◆ TASK PROMPT
Update the part of the items that opens at their start and closes with the line containing "Klassikstadt": reproduce those lines with "Gutachten" changed to "Bewertung" and nothing else altered.

[Opening EXTRACTED DATA section]

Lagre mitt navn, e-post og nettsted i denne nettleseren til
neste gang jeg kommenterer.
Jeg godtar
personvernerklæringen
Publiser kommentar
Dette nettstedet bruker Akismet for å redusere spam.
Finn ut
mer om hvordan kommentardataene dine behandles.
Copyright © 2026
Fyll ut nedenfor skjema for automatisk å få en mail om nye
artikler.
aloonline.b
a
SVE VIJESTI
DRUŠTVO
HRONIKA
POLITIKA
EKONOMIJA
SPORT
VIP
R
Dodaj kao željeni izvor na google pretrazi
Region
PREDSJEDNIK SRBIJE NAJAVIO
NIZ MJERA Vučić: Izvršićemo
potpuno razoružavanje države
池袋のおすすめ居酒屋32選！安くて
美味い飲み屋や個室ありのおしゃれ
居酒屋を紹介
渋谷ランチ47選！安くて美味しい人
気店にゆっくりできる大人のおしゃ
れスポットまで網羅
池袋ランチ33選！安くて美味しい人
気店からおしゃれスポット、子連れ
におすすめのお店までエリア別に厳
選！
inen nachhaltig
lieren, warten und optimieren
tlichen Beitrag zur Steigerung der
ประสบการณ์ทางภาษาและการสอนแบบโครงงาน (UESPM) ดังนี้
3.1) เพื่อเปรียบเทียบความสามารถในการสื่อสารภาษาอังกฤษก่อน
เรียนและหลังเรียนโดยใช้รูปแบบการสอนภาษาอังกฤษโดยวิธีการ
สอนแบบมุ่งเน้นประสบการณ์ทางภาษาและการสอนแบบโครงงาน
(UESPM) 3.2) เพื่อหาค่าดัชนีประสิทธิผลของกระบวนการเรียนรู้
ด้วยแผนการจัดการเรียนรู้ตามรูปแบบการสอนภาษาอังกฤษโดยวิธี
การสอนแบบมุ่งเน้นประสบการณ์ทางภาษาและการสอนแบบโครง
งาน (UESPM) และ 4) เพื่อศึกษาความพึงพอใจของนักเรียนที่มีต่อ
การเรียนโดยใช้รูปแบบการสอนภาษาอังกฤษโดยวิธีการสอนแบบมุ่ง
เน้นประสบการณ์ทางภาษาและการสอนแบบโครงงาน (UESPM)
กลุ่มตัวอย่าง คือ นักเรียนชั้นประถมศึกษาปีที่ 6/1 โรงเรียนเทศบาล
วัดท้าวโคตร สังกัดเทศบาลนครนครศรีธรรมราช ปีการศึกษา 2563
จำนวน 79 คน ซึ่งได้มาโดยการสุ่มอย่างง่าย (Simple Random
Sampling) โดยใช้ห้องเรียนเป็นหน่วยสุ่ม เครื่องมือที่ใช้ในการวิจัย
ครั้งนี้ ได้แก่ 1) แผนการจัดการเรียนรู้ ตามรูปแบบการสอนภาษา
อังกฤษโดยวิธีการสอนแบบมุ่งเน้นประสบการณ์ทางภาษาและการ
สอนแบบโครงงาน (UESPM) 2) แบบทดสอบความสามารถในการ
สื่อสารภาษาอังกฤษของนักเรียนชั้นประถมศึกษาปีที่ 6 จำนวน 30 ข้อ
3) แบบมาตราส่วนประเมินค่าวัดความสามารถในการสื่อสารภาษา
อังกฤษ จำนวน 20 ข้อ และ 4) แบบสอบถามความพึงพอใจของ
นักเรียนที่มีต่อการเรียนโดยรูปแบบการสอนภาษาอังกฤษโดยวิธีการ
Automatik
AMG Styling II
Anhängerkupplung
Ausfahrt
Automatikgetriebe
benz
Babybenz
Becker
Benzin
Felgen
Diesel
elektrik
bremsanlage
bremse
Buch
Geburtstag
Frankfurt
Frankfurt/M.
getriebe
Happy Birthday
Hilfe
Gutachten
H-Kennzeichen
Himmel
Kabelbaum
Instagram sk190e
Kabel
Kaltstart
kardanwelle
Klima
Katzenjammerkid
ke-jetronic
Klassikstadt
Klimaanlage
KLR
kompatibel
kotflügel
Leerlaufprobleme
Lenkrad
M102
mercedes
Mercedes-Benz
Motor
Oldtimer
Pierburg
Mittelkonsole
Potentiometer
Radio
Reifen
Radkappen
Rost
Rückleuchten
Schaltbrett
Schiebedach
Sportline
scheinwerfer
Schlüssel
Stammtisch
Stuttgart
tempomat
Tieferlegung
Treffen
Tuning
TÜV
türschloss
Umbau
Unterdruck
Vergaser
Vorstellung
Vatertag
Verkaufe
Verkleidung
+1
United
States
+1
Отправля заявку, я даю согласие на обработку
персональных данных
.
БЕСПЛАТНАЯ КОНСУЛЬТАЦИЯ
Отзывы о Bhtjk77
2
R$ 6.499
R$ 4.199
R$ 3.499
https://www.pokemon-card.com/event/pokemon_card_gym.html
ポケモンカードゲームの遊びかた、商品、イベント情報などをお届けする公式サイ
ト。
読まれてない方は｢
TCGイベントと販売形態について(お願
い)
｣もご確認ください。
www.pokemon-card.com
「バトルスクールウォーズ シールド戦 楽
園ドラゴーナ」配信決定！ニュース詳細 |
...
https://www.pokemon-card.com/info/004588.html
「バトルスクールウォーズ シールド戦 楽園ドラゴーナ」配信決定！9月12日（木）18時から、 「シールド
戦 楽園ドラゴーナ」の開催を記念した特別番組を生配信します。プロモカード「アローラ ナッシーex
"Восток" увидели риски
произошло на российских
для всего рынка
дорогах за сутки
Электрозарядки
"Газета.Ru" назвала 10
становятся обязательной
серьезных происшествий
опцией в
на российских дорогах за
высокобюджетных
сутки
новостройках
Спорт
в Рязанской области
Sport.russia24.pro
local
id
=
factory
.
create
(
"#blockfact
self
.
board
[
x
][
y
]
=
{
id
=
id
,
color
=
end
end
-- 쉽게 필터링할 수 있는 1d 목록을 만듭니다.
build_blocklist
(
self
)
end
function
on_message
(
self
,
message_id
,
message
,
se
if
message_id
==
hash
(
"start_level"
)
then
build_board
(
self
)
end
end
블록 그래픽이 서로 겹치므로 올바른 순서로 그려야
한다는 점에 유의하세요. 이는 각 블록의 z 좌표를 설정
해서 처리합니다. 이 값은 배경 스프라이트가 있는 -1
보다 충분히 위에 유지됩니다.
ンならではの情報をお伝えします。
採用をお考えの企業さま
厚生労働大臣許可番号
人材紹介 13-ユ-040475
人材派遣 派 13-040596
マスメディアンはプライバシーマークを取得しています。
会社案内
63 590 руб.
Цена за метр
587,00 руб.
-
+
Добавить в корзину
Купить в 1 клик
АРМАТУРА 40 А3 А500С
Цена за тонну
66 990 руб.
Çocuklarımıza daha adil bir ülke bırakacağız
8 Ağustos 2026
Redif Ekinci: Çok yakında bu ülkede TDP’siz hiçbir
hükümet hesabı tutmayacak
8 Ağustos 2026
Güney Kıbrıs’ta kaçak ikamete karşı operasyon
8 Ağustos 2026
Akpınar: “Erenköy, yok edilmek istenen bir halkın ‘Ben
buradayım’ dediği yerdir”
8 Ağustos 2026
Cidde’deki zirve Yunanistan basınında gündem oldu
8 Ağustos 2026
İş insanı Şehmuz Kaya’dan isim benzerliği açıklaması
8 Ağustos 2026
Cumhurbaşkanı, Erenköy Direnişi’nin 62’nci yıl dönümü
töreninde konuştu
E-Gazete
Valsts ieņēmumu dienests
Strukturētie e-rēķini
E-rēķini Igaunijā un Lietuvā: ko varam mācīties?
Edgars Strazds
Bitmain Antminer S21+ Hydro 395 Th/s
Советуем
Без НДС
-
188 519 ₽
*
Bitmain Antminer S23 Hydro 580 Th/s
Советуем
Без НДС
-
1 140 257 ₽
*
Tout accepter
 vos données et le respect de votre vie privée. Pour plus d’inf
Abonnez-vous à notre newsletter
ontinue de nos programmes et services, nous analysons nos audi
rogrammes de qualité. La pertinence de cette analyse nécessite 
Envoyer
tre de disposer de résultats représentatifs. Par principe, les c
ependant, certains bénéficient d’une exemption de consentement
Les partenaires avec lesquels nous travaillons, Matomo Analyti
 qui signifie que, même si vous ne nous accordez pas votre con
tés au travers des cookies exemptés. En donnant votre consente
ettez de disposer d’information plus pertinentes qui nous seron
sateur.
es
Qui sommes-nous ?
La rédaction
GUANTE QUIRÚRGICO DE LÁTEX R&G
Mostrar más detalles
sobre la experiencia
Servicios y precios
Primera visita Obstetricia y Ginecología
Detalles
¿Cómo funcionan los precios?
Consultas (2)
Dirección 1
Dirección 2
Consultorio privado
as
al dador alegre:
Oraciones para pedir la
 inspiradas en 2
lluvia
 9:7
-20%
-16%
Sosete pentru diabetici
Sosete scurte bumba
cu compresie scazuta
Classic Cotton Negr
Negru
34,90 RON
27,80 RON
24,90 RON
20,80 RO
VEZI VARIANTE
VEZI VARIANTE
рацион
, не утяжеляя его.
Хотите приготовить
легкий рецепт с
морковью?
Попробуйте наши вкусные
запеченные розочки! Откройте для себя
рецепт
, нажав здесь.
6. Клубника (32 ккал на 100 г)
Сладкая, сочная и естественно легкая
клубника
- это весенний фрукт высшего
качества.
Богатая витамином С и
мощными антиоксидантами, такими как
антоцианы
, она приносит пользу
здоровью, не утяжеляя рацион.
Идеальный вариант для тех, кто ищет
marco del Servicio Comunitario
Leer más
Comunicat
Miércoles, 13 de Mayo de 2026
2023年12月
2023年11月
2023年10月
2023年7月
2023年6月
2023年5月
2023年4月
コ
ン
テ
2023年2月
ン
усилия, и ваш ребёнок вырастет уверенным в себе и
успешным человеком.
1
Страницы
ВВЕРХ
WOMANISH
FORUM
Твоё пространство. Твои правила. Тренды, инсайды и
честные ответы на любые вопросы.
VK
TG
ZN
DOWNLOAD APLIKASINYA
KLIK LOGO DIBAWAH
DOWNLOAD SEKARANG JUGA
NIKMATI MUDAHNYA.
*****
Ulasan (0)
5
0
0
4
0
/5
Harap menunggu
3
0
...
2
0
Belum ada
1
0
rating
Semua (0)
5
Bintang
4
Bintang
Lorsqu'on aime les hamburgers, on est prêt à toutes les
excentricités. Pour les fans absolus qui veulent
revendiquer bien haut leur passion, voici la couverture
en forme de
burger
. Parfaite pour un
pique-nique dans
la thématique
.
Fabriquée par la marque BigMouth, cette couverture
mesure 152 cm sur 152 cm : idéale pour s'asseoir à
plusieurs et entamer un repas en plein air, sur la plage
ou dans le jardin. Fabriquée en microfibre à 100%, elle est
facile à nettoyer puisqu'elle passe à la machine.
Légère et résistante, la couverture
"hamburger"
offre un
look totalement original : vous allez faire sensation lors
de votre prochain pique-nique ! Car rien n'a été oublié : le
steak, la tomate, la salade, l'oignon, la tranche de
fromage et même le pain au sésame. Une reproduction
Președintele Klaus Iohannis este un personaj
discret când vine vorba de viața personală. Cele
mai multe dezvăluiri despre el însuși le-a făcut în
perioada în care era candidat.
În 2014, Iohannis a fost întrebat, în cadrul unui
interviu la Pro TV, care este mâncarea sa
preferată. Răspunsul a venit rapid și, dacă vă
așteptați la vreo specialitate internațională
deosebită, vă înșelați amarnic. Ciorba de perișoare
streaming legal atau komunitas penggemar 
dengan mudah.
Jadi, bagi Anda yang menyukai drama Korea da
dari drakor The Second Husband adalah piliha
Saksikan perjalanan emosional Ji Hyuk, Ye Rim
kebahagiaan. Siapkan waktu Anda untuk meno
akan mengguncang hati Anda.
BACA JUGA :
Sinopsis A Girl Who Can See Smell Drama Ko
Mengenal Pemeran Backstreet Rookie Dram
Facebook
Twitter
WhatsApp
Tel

[Closing EXTRACTED DATA section]

◆ REPLY
Lagre mitt navn, e-post og nettsted i denne nettleseren til
neste gang jeg kommenterer.
Jeg godtar
personvernerklæringen
Publiser kommentar
Dette nettstedet bruker Akismet for å redusere spam.
Finn ut
mer om hvordan kommentardataene dine behandles.
Copyright © 2026
Fyll ut nedenfor skjema for automatisk å få en mail om nye
artikler.
aloonline.b
a
SVE VIJESTI
DRUŠTVO
HRONIKA
POLITIKA
EKONOMIJA
SPORT
VIP
R
Dodaj kao željeni izvor na google pretrazi
Region
PREDSJEDNIK SRBIJE NAJAVIO
NIZ MJERA Vučić: Izvršićemo
potpuno razoružavanje države
池袋のおすすめ居酒屋32選！安くて
美味い飲み屋や個室ありのおしゃれ
居酒屋を紹介
渋谷ランチ47選！安くて美味しい人
気店にゆっくりできる大人のおしゃ
れスポットまで網羅
池袋ランチ33選！安くて美味しい人
気店からおしゃれスポット、子連れ
におすすめのお店までエリア別に厳
選！
inen nachhaltig
lieren, warten und optimieren
tlichen Beitrag zur Steigerung der
ประสบการณ์ทางภาษาและการสอนแบบโครงงาน (UESPM) ดังนี้
3.1) เพื่อเปรียบเทียบความสามารถในการสื่อสารภาษาอังกฤษก่อน
เรียนและหลังเรียนโดยใช้รูปแบบการสอนภาษาอังกฤษโดยวิธีการ
สอนแบบมุ่งเน้นประสบการณ์ทางภาษาและการสอนแบบโครงงาน
(UESPM) 3.2) เพื่อหาค่าดัชนีประสิทธิผลของกระบวนการเรียนรู้
ด้วยแผนการจัดการเรียนรู้ตามรูปแบบการสอนภาษาอังกฤษโดยวิธี
การสอนแบบมุ่งเน้นประสบการณ์ทางภาษาและการสอนแบบโครง
งาน (UESPM) และ 4) เพื่อศึกษาความพึงพอใจของนักเรียนที่มีต่อ
การเรียนโดยใช้รูปแบบการสอนภาษาอังกฤษโดยวิธีการสอนแบบมุ่ง
เน้นประสบการณ์ทางภาษาและการสอนแบบโครงงาน (UESPM)
กลุ่มตัวอย่าง คือ นักเรียนชั้นประถมศึกษาปีที่ 6/1 โรงเรียนเทศบาล
วัดท้าวโคตร สังกัดเทศบาลนครนครศรีธรรมราช ปีการศึกษา 2563
จำนวน 79 คน ซึ่งได้มาโดยการสุ่มอย่างง่าย (Simple Random
Sampling) โดยใช้ห้องเรียนเป็นหน่วยสุ่ม เครื่องมือที่ใช้ในการวิจัย
ครั้งนี้ ได้แก่ 1) แผนการจัดการเรียนรู้ ตามรูปแบบการสอนภาษา
อังกฤษโดยวิธีการสอนแบบมุ่งเน้นประสบการณ์ทางภาษาและการ
สอนแบบโครงงาน (UESPM) 2) แบบทดสอบความสามารถในการ
สื่อสารภาษาอังกฤษของนักเรียนชั้นประถมศึกษาปีที่ 6 จำนวน 30 ข้อ
3) แบบมาตราส่วนประเมินค่าวัดความสามารถในการสื่อสารภาษา
อังกฤษ จำนวน 20 ข้อ และ 4) แบบสอบถามความพึงพอใจของ
นักเรียนที่มีต่อการเรียนโดยรูปแบบการสอนภาษาอังกฤษโดยวิธีการ
Automatik
AMG Styling II
Anhängerkupplung
Ausfahrt
Automatikgetriebe
benz
Babybenz
Becker
Benzin
Felgen
Diesel
elektrik
bremsanlage
bremse
Buch
Geburtstag
Frankfurt
Frankfurt/M.
getriebe
Happy Birthday
Hilfe
Bewertung
H-Kennzeichen
Himmel
Kabelbaum
Instagram sk190e
Kabel
Kaltstart
kardanwelle
Klima
Katzenjammerkid
ke-jetronic
Klassikstadt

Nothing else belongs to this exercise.